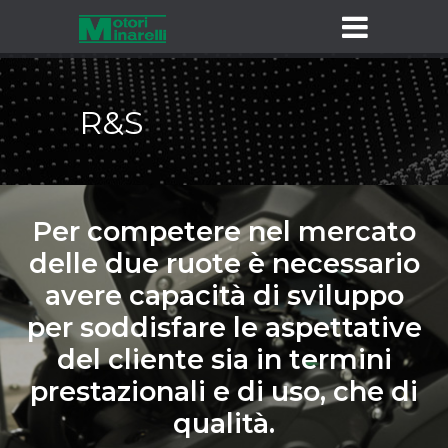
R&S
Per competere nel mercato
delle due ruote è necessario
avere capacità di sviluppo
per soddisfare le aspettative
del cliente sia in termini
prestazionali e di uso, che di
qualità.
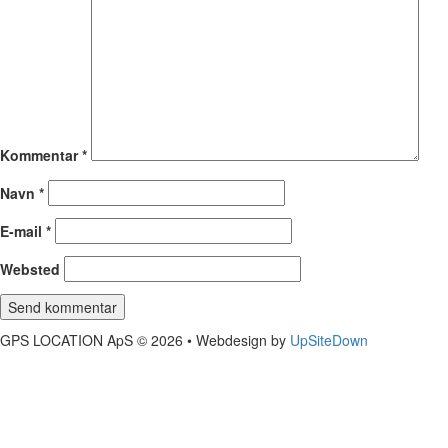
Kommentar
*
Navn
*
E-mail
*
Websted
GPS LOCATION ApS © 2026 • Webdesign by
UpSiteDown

...

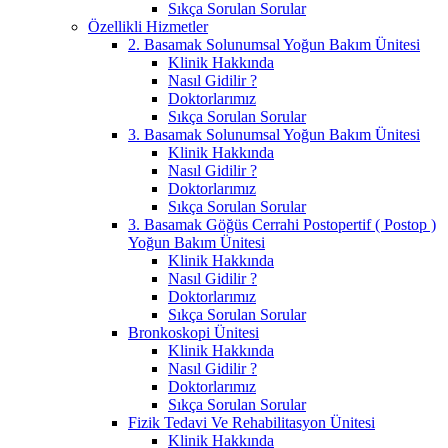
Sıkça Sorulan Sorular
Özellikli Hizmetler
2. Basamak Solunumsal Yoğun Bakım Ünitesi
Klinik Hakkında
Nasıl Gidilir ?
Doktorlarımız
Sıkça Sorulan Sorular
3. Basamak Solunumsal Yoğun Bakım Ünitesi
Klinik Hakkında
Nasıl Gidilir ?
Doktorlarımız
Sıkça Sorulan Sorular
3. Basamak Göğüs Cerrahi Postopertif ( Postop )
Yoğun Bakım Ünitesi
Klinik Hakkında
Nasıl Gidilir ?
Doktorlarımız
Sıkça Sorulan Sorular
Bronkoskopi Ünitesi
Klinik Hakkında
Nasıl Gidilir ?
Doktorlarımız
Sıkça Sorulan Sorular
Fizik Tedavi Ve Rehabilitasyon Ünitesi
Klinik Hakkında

> [Exercise objective]: Among the lines above, find those containing the word "Bakım" and copy each.

> [Response]:
2. Basamak Solunumsal Yoğun Bakım Ünitesi
3. Basamak Solunumsal Yoğun Bakım Ünitesi
Yoğun Bakım Ünitesi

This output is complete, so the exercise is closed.